Lukasiewicz Sylwia, Faron-Górecka Agata, Dziedzicka-Wasylewska Marta
Faculty of Biochemistry, Biophysics and Biotechnology, Jagiellonian University, Krakow, Poland.
Methods Mol Biol. 2013;964:79-94. doi: 10.1007/978-1-62703-251-3_6.

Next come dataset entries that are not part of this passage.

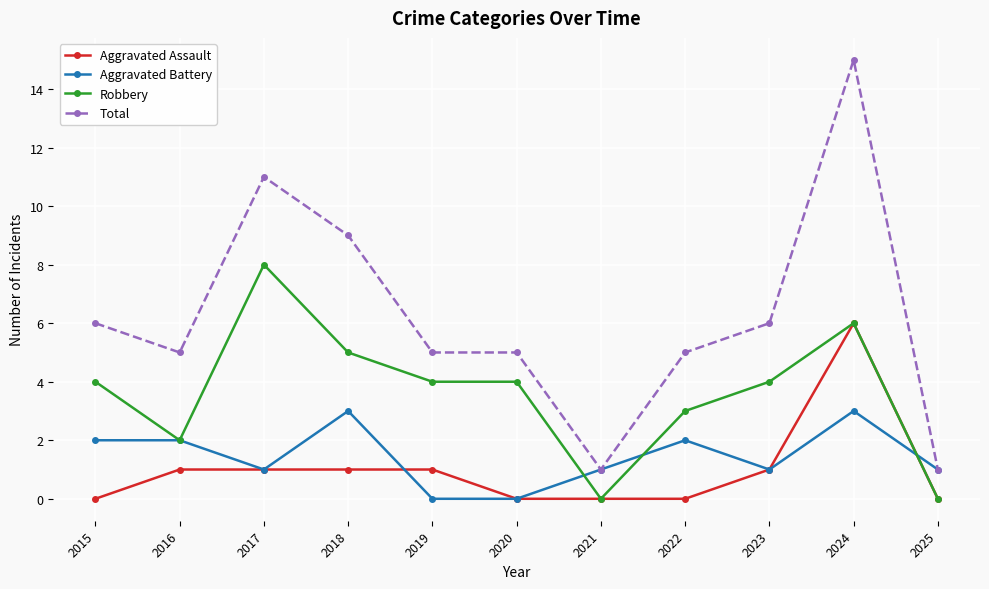

At which category does Total reach its first local valley?

2016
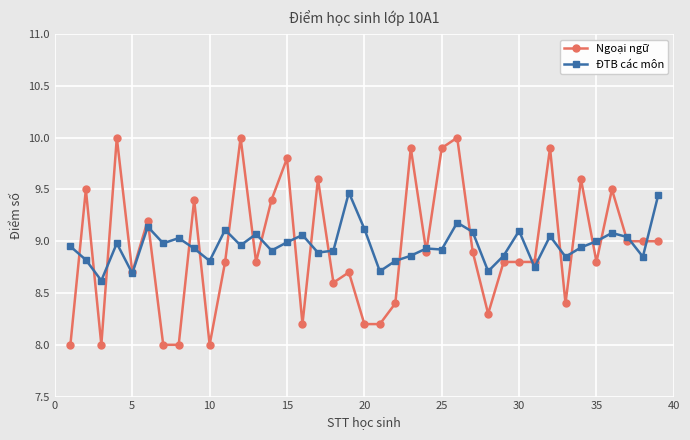

Which series has the largest range (max minus min)?

Ngoại ngữ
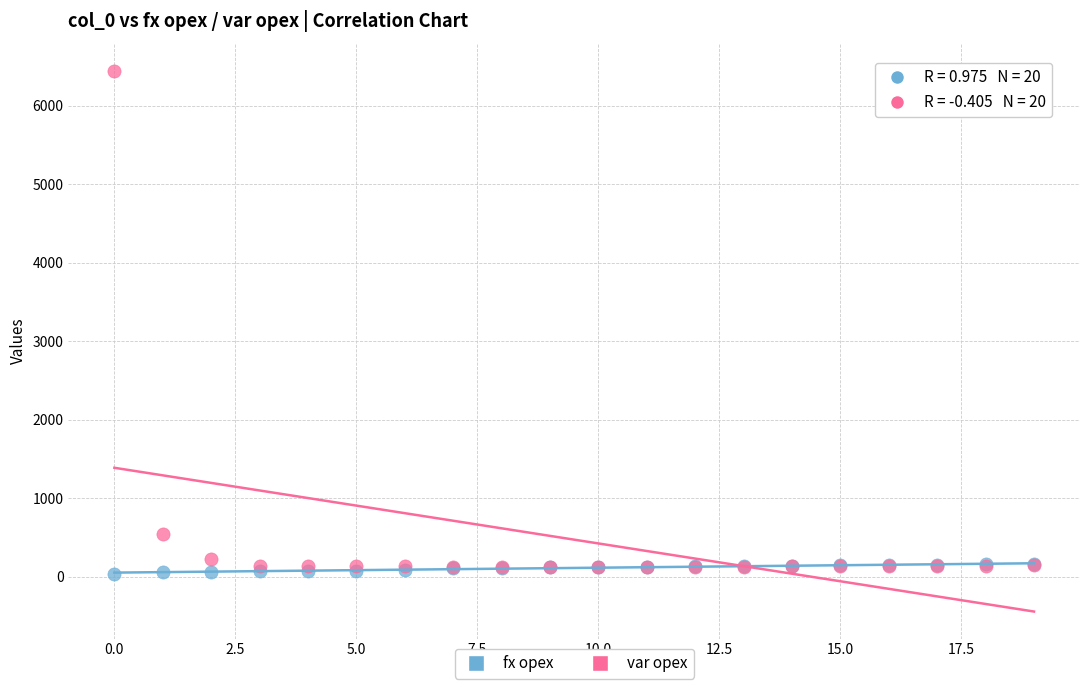

In the var opex series, what Y value is closest to 3280?

547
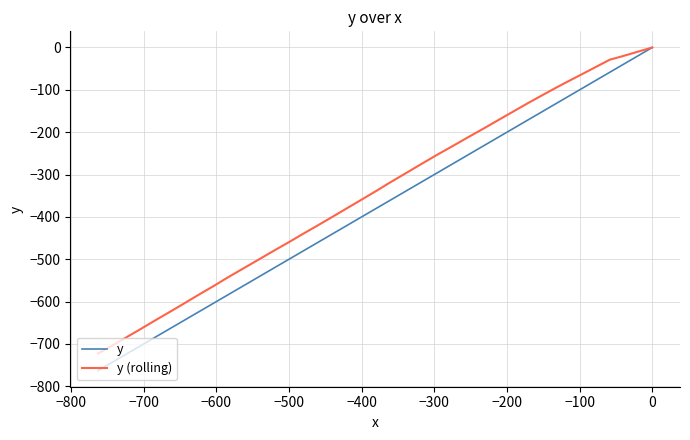

How many lines are shown in the chart?

2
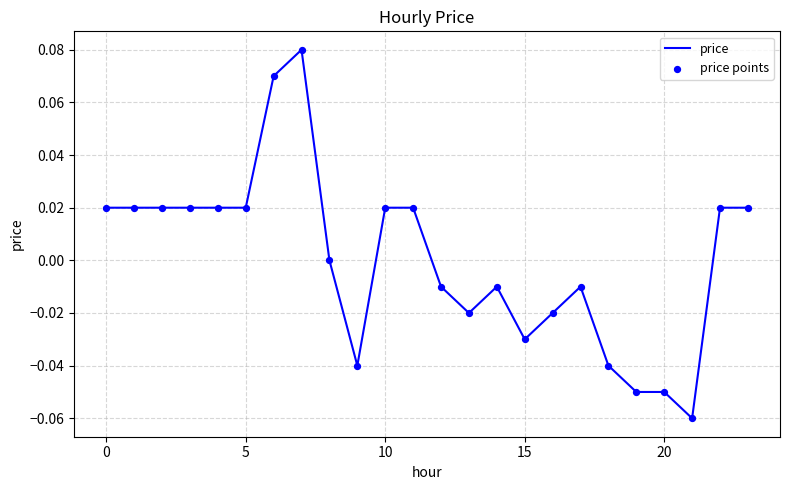

How many lines are shown in the chart?

1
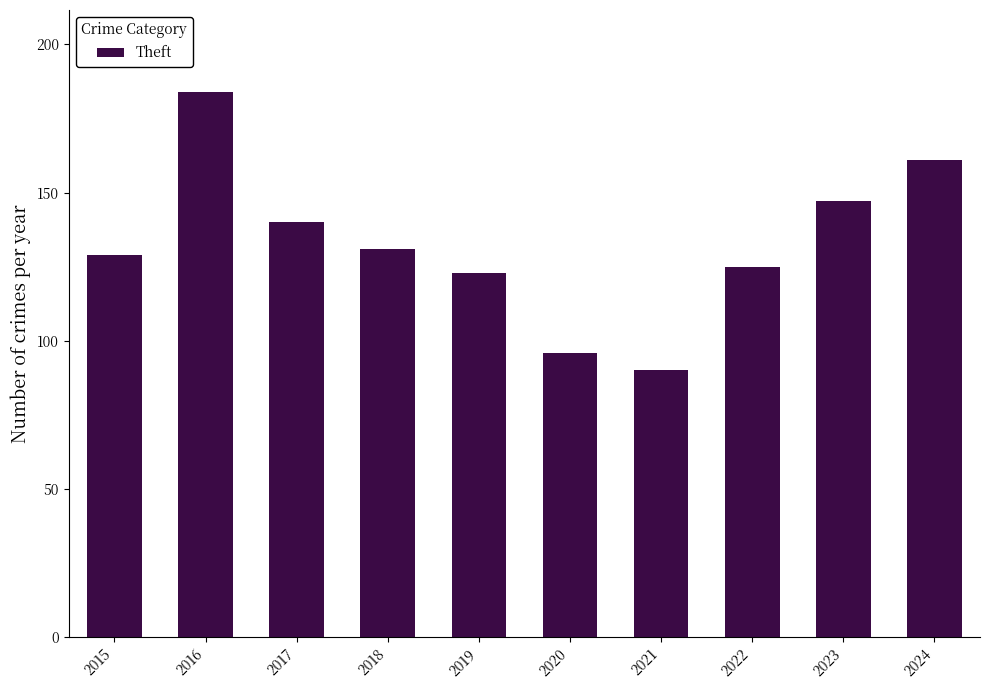

At which category does the chart reach its peak across all series?

2016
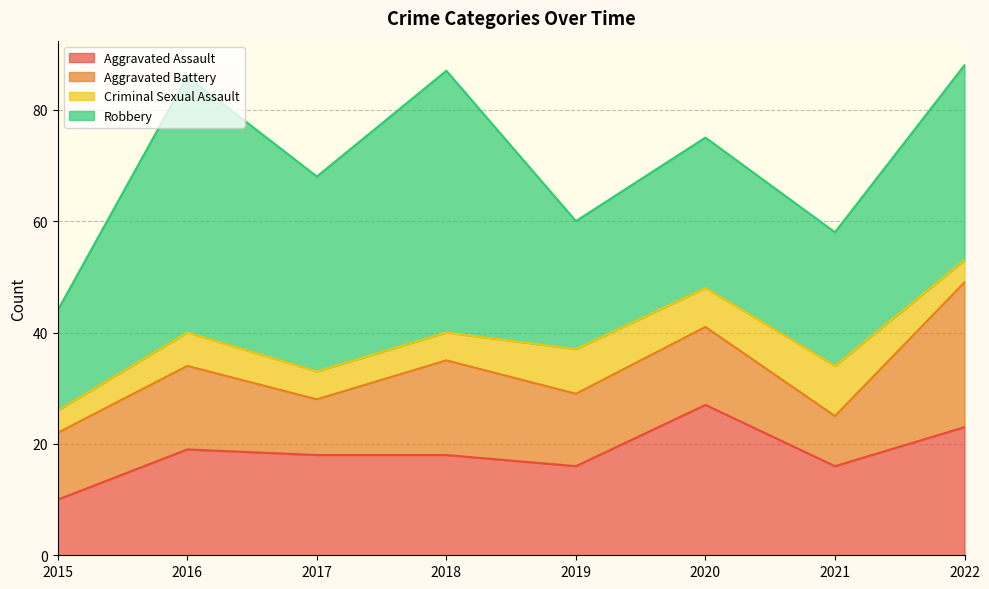

Which category has the lowest value across all series?

2015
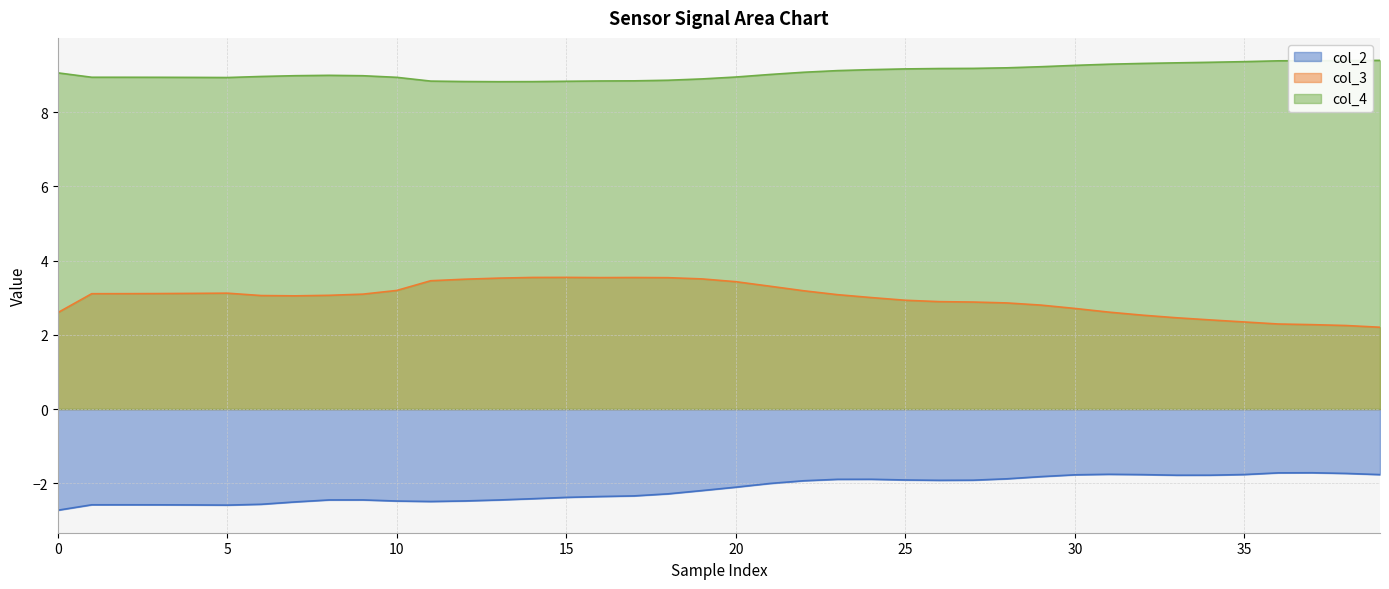

What is the difference between the maximum and minimum values in the col_4 series?

0.6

The ability of certain neurotransmitter receptors to form oligomers provides an additional level of fine-tuning of intracellular signaling. Among the techniques allowing study of receptor oligomerization as well as influence of specific ligands on these processes, a biophysical approach with the use of fluorescently tagged receptors is the most sensitive. Measurement of the fluorescence resonance energy transfer (FRET) phenomenon between two fluorescently tagged receptors is considered a very useful and measurable tool to study the physical interactions between receptors either in a single cell or in a population of living cells. Here we describe the use of FRET measurement specifically to monitor protein oligomer formation between dopamine D(1)R and D(2)R, but the same methodology can be used to study other receptor proteins as well as their mutants.
某些神经递质受体形成寡聚体的能力为细胞内信号传导提供了额外的微调水平。在能够研究受体寡聚化以及特定配体对这些过程影响的技术中,使用荧光标记受体的生物物理方法最为灵敏。测量两个荧光标记受体之间的荧光共振能量转移(FRET)现象被认为是研究单个细胞或一群活细胞中受体之间物理相互作用的非常有用且可测量的工具。在此,我们描述了专门使用FRET测量来监测多巴胺D(1)R和D(2)R之间蛋白质寡聚体的形成,但相同的方法也可用于研究其他受体蛋白及其突变体。